■ **EXERCISE OBJECTIVE**
Reproduce every line of the entries below without any changes, but leave the pictures out of your copy.

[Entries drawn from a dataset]
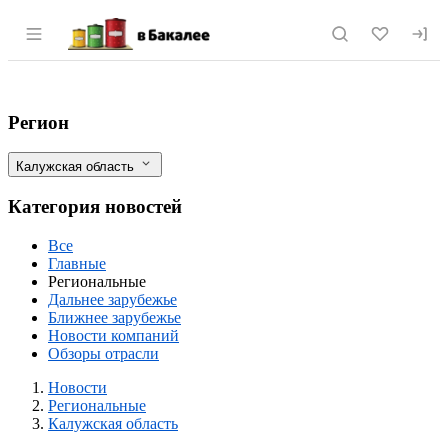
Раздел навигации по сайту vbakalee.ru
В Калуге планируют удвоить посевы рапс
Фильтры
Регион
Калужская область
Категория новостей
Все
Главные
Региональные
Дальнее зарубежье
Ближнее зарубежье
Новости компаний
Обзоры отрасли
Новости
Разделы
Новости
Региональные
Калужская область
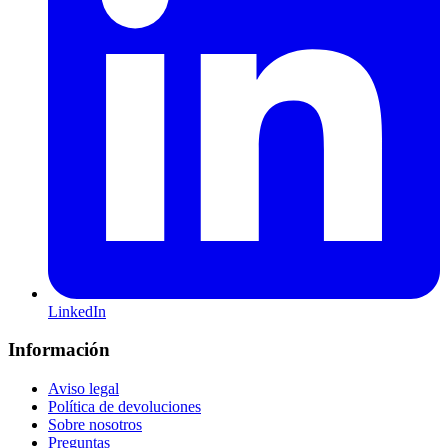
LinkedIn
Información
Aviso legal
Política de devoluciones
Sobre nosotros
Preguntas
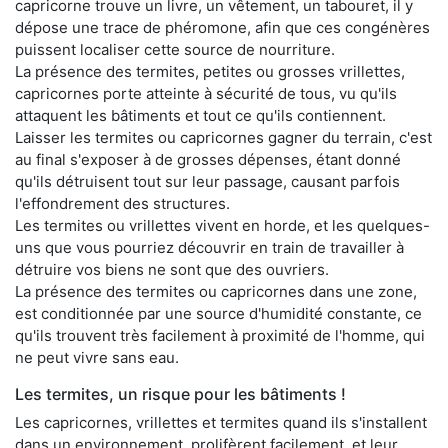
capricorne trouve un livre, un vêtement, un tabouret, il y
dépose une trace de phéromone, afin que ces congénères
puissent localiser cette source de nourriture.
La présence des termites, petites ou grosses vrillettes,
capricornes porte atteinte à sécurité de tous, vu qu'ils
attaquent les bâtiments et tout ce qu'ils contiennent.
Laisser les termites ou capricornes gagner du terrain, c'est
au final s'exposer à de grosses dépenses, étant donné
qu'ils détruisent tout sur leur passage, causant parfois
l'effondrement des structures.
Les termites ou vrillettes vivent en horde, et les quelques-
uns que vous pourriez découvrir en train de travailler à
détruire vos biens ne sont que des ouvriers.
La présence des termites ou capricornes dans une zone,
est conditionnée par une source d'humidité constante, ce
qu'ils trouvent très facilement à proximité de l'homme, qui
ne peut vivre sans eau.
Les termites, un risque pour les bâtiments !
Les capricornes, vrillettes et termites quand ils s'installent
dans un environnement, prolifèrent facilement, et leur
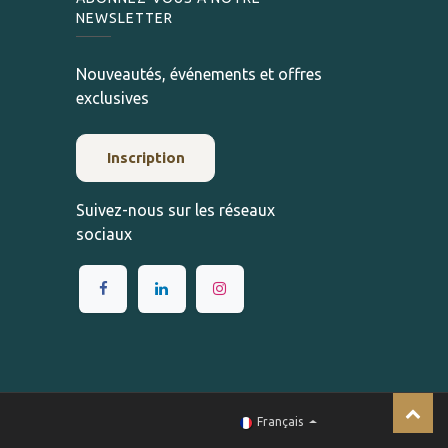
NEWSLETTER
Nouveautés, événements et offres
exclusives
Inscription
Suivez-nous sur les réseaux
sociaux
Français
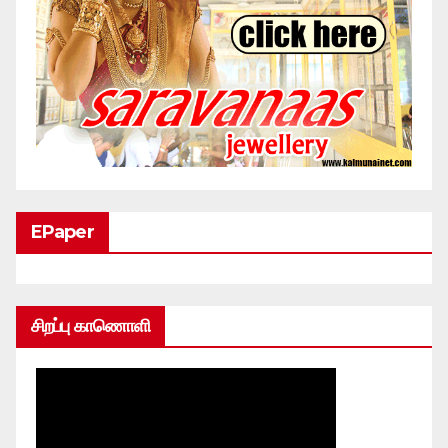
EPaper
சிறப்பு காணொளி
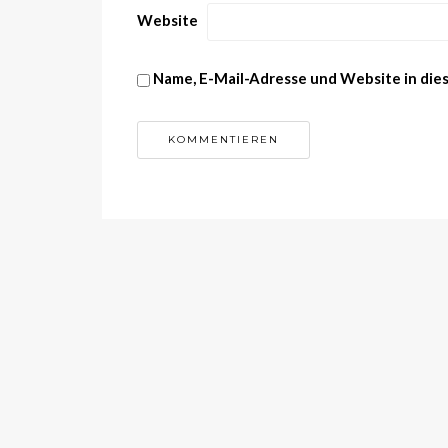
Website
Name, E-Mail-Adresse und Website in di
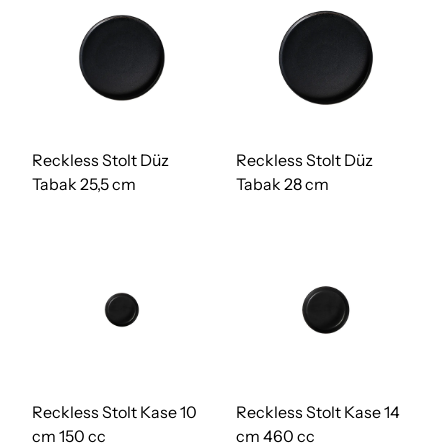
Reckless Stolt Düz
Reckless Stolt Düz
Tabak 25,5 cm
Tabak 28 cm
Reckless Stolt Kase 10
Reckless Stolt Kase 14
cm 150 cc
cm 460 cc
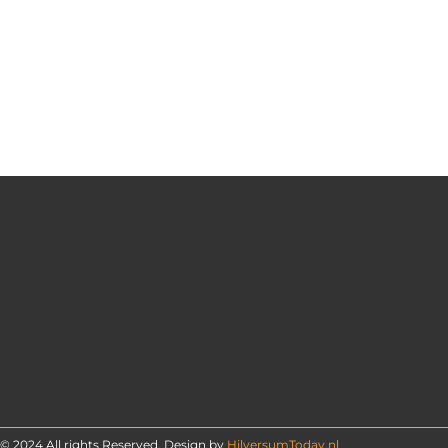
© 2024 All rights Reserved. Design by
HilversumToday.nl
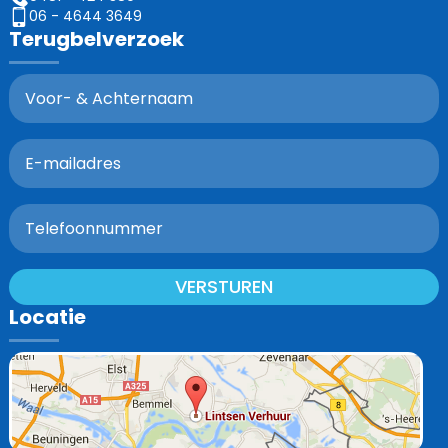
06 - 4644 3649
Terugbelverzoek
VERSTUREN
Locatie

■ **SOLUTION TO THE PROBLEM**
Раздел навигации по сайту vbakalee.ru
В Калуге планируют удвоить посевы рапс
Фильтры
Регион
Калужская область
Категория новостей
Все
Главные
Региональные
Дальнее зарубежье
Ближнее зарубежье
Новости компаний
Обзоры отрасли
Новости
Разделы
Новости
Региональные
Калужская область
LinkedIn
Información
Aviso legal
Política de devoluciones
Sobre nosotros
Preguntas
capricorne trouve un livre, un vêtement, un tabouret, il y
dépose une trace de phéromone, afin que ces congénères
puissent localiser cette source de nourriture.
La présence des termites, petites ou grosses vrillettes,
capricornes porte atteinte à sécurité de tous, vu qu'ils
attaquent les bâtiments et tout ce qu'ils contiennent.
Laisser les termites ou capricornes gagner du terrain, c'est
au final s'exposer à de grosses dépenses, étant donné
qu'ils détruisent tout sur leur passage, causant parfois
l'effondrement des structures.
Les termites ou vrillettes vivent en horde, et les quelques-
uns que vous pourriez découvrir en train de travailler à
détruire vos biens ne sont que des ouvriers.
La présence des termites ou capricornes dans une zone,
est conditionnée par une source d'humidité constante, ce
qu'ils trouvent très facilement à proximité de l'homme, qui
ne peut vivre sans eau.
Les termites, un risque pour les bâtiments !
Les capricornes, vrillettes et termites quand ils s'installent
dans un environnement, prolifèrent facilement, et leur
NEWSLETTER
Nouveautés, événements et offres
exclusives
Inscription
Suivez-nous sur les réseaux
sociaux
Français
EPaper
சிறப்பு காணொளி
Website
Name, E-Mail-Adresse und Website in di
Reckless Stolt Düz
Reckless Stolt Düz
Tabak 25,5 cm
Tabak 28 cm
Reckless Stolt Kase 10
Reckless Stolt Kase 14
cm 150 cc
cm 460 cc
© 2024 All rights Reserved. Design by
HilversumToday.nl
06 - 4644 3649
Terugbelverzoek
VERSTUREN
Locatie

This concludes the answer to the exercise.